Some photon-induced interactions resemble hadronic processes in which the target breaks up and tens to hundreds of new particles are created. Others, “diffractive interactions,” leave the target intact and produce a single vector meson—that is, a spin-1 meson in which the spins of the quark and antiquark point in the same direction. In diffractive interactions, a virtual quark–antiquark pair scatters off the target and emerges as a real vector meson. This is exclusive vector meson photoproduction; “exclusive” means that the interaction produces no particles other than the vector meson.
Exclusive vector meson photoproduction has attracted much interest, both at HERA and at facilities studying heavy-ion UPCs. For low photon energies, the interaction of the virtual quark–antiquark pair with the target nucleus may be viewed as proceeding via the exchange of other mesons. Often the collective effect of the exchanged mesons is called reggeon exchange, after Tullio Regge.
The cross section for meson exchange decreases with increasing photon energy, but the meson photoproduction cross section actually bottoms out at about 30 GeV and then starts to increase. The rise is ascribed to the exchange of so-called pomerons, named after Isaak Pomeranchuk. In the simplest model, a pomeron corresponds to the exchange of two gluons. In general, pomerons are needed because vector meson photoproduction does not involve the exchange of color, the QCD analogue of electric charge, but individual strong-force-carrying gluons do have color. Thus a pomeron must be composed of gluons (and possibly quarks) carefully arranged to be colorless.
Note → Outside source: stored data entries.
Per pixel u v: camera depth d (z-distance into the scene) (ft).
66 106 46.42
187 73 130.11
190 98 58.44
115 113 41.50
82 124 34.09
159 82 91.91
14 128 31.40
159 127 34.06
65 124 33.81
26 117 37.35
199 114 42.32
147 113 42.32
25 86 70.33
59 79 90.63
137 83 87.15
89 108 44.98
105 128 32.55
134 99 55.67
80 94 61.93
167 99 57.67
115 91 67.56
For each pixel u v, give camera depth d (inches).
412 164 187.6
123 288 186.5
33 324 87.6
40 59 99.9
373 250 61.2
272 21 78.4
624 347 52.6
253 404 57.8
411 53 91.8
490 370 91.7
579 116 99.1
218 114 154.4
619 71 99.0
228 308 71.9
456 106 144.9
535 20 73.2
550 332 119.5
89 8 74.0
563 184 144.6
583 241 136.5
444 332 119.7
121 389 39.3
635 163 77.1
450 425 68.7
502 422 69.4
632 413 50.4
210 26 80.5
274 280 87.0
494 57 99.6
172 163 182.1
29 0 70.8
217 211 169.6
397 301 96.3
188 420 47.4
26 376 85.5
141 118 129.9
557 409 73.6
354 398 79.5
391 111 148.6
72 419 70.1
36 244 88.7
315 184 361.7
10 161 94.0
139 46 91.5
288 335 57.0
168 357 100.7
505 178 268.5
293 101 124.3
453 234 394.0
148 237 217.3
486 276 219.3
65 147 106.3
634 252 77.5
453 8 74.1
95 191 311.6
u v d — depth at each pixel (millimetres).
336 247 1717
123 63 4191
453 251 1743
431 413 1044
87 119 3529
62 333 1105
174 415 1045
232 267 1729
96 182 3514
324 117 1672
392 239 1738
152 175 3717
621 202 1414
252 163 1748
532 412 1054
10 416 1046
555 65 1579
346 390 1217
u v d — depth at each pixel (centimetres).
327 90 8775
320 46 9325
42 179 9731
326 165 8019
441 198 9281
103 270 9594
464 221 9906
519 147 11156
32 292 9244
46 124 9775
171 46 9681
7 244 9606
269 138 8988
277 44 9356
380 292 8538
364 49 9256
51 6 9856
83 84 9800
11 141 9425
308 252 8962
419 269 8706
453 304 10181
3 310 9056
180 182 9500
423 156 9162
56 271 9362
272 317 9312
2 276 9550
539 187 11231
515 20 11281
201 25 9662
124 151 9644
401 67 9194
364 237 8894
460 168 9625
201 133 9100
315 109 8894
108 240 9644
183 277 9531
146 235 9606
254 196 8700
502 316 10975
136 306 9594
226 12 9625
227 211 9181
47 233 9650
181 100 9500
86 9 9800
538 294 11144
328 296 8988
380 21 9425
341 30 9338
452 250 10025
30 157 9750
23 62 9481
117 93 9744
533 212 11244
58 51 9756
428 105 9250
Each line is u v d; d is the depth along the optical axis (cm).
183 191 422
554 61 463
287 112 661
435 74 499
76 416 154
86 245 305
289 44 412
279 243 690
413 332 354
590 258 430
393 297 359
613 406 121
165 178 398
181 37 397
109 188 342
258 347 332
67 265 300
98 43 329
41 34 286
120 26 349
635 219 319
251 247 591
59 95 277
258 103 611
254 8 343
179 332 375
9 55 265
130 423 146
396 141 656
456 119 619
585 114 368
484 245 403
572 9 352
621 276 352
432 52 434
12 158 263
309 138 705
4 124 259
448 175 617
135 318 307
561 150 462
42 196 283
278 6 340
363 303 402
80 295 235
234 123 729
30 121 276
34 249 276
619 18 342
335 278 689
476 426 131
In QCD, the strength with which quarks and gluons couple to gluons depends on a constant αs which generally is not small and is not even a constant. A large value of αs, and the consequent large gluon–gluon coupling, means that the internal structure of the pomeron cannot be adequately described in terms of two gluons. However, the value of αs depends on the energy of the interaction, with a higher energy scale corresponding to a lower value of αs. In the photoproduction reaction, the mass of the vector meson (V) determines the scale, so perturbative QCD should work for heavy vector mesons like the J/ψ.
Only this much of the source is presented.